Sep 13, 2021 -- Though parents may be worried, they should not ask their health care providers to give a COVID-19 vaccine to children under 12 until the government approves a vaccine for that age group, the U.S. Food and Drug Administration said Friday in a statement.

FDA Commissioner Janet Woodcock, MD, and Peter Marks, MD, of the FDA’s Center for Biologics Research and Evaluation said they hoped a vaccine for younger children would be authorized in coming months, but they didn’t say when that might happen.

Different age groups may need different doses of vaccine, they said. The vaccines for children under 12 being studied in clinical trials may not be the same as those authorized for older children, they said.

“Children are not small adults – and issues that may be addressed in pediatric vaccine trials can include whether there is a need for different doses or different strength formulations of vaccines already used for adults,” Woodcock and Marks said.

The FDA is coming under pressure to speed up the development of pediatric vaccines because the Delta variant is infecting a growing number of people in the United States, most of whom are unvaccinated. Children under 12, for whom no vaccine has been authorized, make up a large part of that unvaccinated population.

Stored data entries:
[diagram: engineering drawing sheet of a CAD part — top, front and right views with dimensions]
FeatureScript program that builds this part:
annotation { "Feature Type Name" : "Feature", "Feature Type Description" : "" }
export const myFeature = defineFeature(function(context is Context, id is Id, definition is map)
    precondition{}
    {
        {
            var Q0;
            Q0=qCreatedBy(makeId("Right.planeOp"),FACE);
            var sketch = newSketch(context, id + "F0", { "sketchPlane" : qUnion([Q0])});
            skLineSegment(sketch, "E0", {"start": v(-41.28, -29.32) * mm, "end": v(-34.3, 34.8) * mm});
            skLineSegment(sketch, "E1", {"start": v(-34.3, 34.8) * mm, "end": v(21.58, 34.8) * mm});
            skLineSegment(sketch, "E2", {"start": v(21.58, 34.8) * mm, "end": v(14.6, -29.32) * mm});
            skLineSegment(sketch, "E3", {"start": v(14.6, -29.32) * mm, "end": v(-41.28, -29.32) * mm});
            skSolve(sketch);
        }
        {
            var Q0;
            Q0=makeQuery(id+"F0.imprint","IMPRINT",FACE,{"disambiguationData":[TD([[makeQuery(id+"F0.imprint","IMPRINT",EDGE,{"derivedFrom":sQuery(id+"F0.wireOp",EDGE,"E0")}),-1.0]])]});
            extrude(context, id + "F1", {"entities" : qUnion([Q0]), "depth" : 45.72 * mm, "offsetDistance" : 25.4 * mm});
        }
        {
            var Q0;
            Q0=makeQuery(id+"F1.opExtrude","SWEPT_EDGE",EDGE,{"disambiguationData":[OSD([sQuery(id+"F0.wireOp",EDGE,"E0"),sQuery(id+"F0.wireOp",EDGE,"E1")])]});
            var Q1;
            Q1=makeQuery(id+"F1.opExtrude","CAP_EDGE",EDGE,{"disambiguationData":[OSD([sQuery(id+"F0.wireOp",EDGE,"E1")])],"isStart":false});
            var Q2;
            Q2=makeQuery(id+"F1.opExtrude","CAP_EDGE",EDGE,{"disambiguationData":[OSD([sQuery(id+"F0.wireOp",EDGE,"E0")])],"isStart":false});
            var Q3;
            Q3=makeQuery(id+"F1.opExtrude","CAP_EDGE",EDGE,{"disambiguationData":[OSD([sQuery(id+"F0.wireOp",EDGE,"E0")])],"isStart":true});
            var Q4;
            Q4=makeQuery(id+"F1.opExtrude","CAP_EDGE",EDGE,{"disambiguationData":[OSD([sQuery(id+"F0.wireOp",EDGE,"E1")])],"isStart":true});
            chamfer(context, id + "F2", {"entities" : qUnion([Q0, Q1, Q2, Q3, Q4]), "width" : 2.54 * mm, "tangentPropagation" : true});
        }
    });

WORK ITEM:
Continue the article about the FDA's statement on COVID-19 vaccines for children under 12, starting after its final sentence.

ANSWER BOX:
While children generally don’t get as sick with COVID-19 as other age groups, a growing number of children are being hospitalized because of the Delta variant, especially in states with low vaccination rates.

In May, the government authorized Pfizer/BioNTech vaccines for children 12-15. The Moderna and Johnson & Johnson vaccines are authorized for 18 and up. Clinical trials for younger age groups are now under way.

Woodcock and Marks said the government would “follow the science” in developing vaccines and would not cut corners in clinical trials.

“Just like you, we are eager to see our children and grandchildren vaccinated against COVID-19 as soon as possible,” the statement said. “We have to let the science and data guide us. The FDA is working around the clock to support the process for making COVID-19 vaccines available for children.”